_Instruction_.
Write out again the lines from the line with "chef des magazines" up to and including the line with "mprare Follower", exactly as they stand below, and skip any picture.
--- Available data Enclosed Below ---
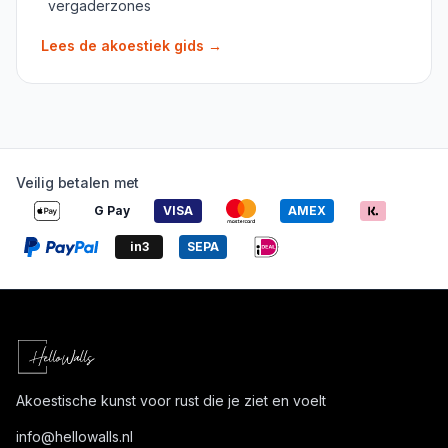
vergaderzones
Lees de akoestiek gids
→
Veilig betalen met
G Pay
VISA
AMEX
in3
SEPA
Akoestische kunst voor rust die je ziet en voelt
info@
hellowalls.nl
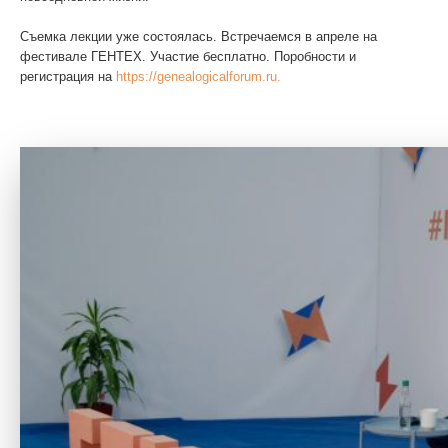
Съемка лекции уже состоялась. Встречаемся в апреле на
фестивале ГЕНТЕХ. Участие бесплатно. Поробности и
регистрация на
https://genealogicalforum.ru.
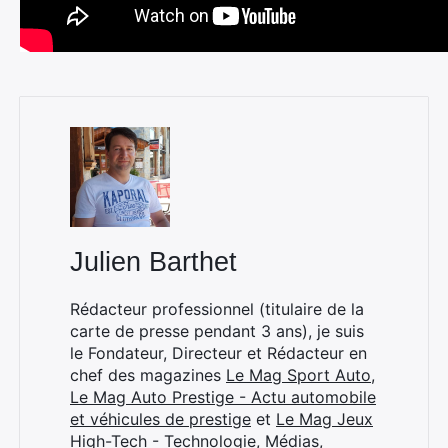
Julien Barthet
Rédacteur professionnel (titulaire de la
carte de presse pendant 3 ans), je suis
le Fondateur, Directeur et Rédacteur en
chef des magazines
Le Mag Sport Auto
,
Le Mag Auto Prestige - Actu automobile
et véhicules de prestige
et
Le Mag Jeux
High-Tech - Technologie, Médias,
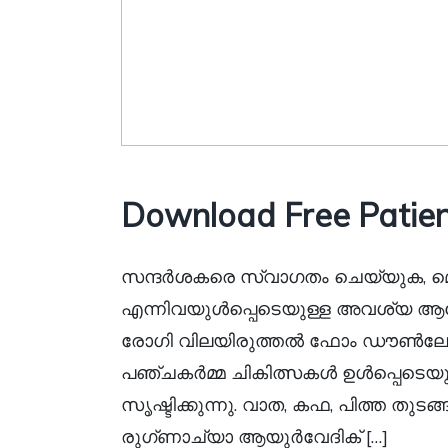
Download Free Patien
സന്ദർശകരെ സ്വാഗതം ചെയ്യുക, മെ
എന്നിവയുൾപ്പെടെയുള്ള അവശ്യ ആ
രോഗി വിലയിരുത്തൽ ഫോം ഡൗൺലോഡ
പഞ്ചകർമ്മ ചികിത്സകൾ ഉൾപ്പെടെയ
സൃഷ്ടിക്കുന്നു. വാത, കഫ, പിത്ത തു
രുഗ്ണാച്യാ ആയുർവേദിക് […]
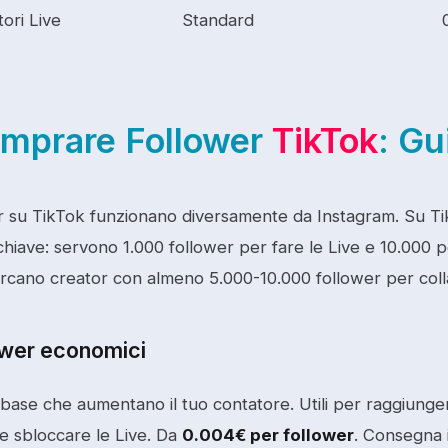
ori Live
Standard
mprare Follower
TikTok
: Gu
er su TikTok funzionano diversamente da Instagram. Su Tik
chiave: servono 1.000 follower per fare le Live e 10.000 p
rcano creator con almeno 5.000-10.000 follower per coll
ower economici
base che aumentano il tuo contatore. Utili per raggiunger
 e sbloccare le Live. Da
0.004€ per follower
. Consegna 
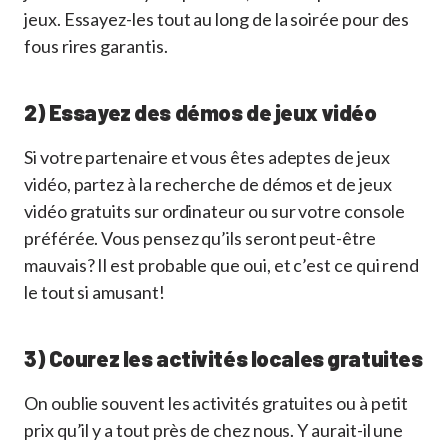
jeux. Essayez-les tout au long de la soirée pour des
fous rires garantis.
2) Essayez des démos de jeux vidéo
Si votre partenaire et vous êtes adeptes de jeux
vidéo, partez à la recherche de démos et de jeux
vidéo gratuits sur ordinateur ou sur votre console
préférée. Vous pensez qu’ils seront peut-être
mauvais? Il est probable que oui, et c’est ce qui rend
le tout si amusant!
3) Courez les activités locales gratuites
On oublie souvent les activités gratuites ou à petit
prix qu’il y a tout près de chez nous. Y aurait-il une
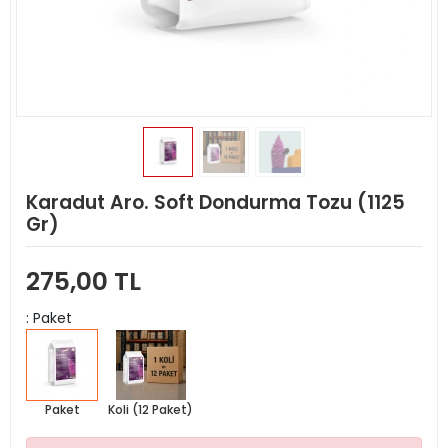
Karadut Aro. Soft Dondurma Tozu (1125
Gr)
275,00 TL
: Paket
Paket
Koli (12 Paket)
--- End of Enclosed Available data ---
_Solution for this task_.
chef des magazines
Le Mag Sport Auto
,
Le Mag Auto Prestige - Actu automobile
et véhicules de prestige
et
Le Mag Jeux
High-Tech - Technologie, Médias,
Download Free Patien
സന്ദർശകരെ സ്വാഗതം ചെയ്യുക, മെ
എന്നിവയുൾപ്പെടെയുള്ള അവശ്യ ആ
രോഗി വിലയിരുത്തൽ ഫോം ഡൗൺലോഡ
പഞ്ചകർമ്മ ചികിത്സകൾ ഉൾപ്പെടെയ
സൃഷ്ടിക്കുന്നു. വാത, കഫ, പിത്ത തു
രുഗ്ണാച്യാ ആയുർവേദിക് […]
ori Live
Standard
mprare Follower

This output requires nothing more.